Wednesday, October 29, 2003

ICT AND THE TRADABILITY OF KNOWLEDGE SERVICES

In any economy there are a number of services that can be classified as “knowledge services”. These might include education, medical diagnostic and prescriptive services, consulting services, programming, management services, etc.

Generally these have been seen as “non-tradable”. If you think of the model of the school as a log, with the teacher at one end and the student at the other, the teachers services were limited by the length of the log. Clearly developed nations have been selling educational services to developing nations since hundreds of thousands of developing nation students are in universities in Europe and the United States. But generally international sale of these services required international travel of the teacher or of the students. So too for many of the other knowledge service sectors.

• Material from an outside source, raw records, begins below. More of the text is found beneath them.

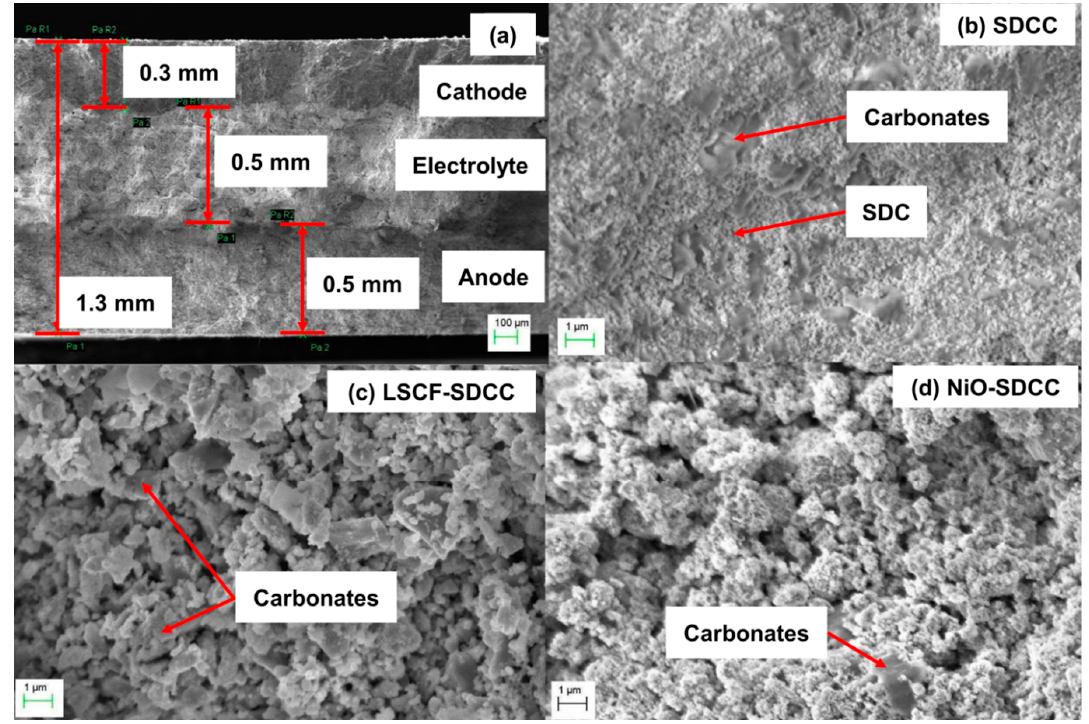
Figure 2. Cross-section FESEM images of ( a ) uniaxially pressed single-cell solid oxide fuel cell (SOFC), ( b ) SDCC composite electrolyte, ( c ) LSCF–SDCC composite cathode, and ( d ) NiO–SDCC composite anode.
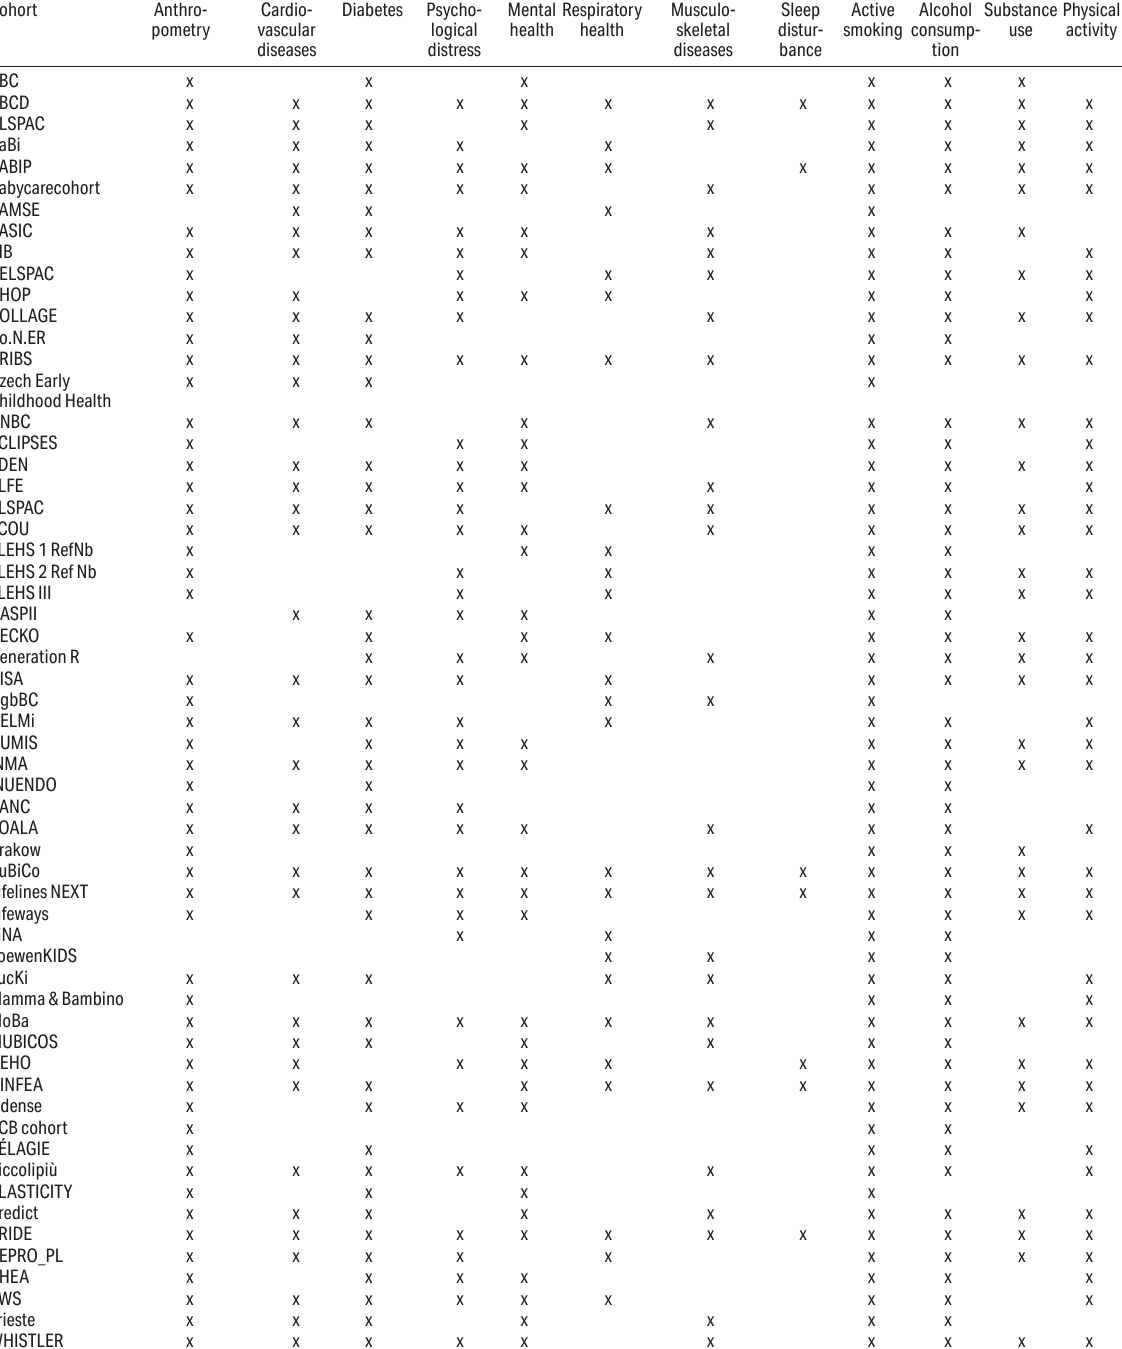
Table 2. Selected mothers’ health conditions and determinants collected in 59 European birth cohorts (as reported in www.birthcohorts.net cata - logue, accessed on 5 Feb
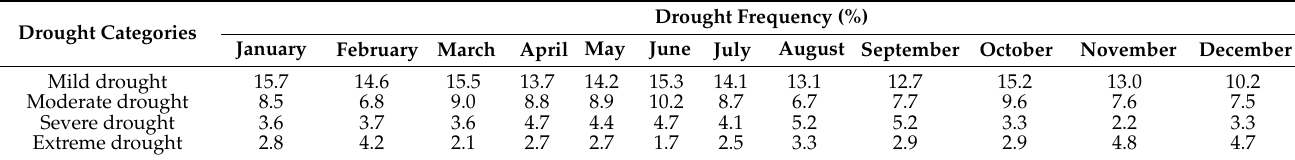
Figure 7. Temporal variation of monthly SPI on a 1-month time scale in HSDC, 2000–2019. Table 1. Frequency of drought of varying severity in HSDC at the monthly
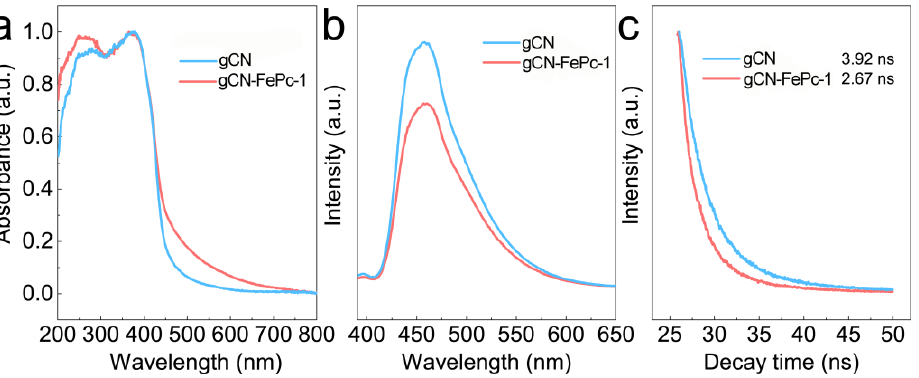
Figure 4. UV-vis DRS ( a ), steady-state PL spectra ( b ), and time-resolved PL spectra ( c ) of gCN and gCN-FePc-1.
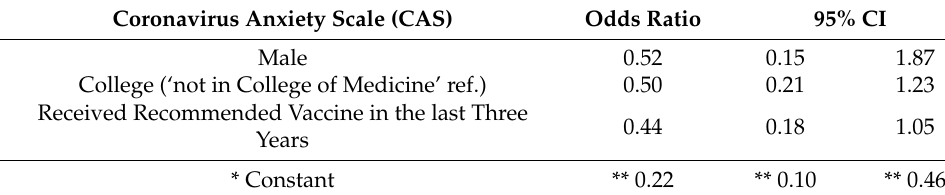
Table 8. Logistic Regression Model of the Coronavirus Anxiety Scale (CAS). Coronavirus Anxiety Scale (CAS) Odds Ratio 95% CI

The revolution in information and communications technology and the massive investments in ICT infrastructure have outmoded this limitation. Distance education allows student and teacher to be in different countries. Indeed, surgery has been conducted with the patient in Europe and the surgeon in the United States. Thus many formerly “non-tradable” knowledge services are now “tradable”.

The argument for international trade is based on the idea of “comparative advantage” (as distinct from “competitive advantage”). Essentially it benefits two countries to exchange services, where each is providing the service in which it has comparative advantage. Opening trade in formerly untraded “knowledge services”.

Thus one might find one Central American country trading graduate courses in civil engineering for graduate courses in electrical engineering, both delivered via computer conferencing. Or one might offer medical consultation in oncology in return for consultation in neurology, both done over the Internet. One might offer consulting services in management in exchange for consulting services in industrial engineering, all via electronic media.

This will not happen without a lot of work by a lot of people. The barriers to trade in knowledge services seem likely to be formidable. Still, the fundamental economics suggest that there would be large gains in the development of such trade. And the more important aspects of the trade might well be trade between and among developing nations themselves – South to South trade.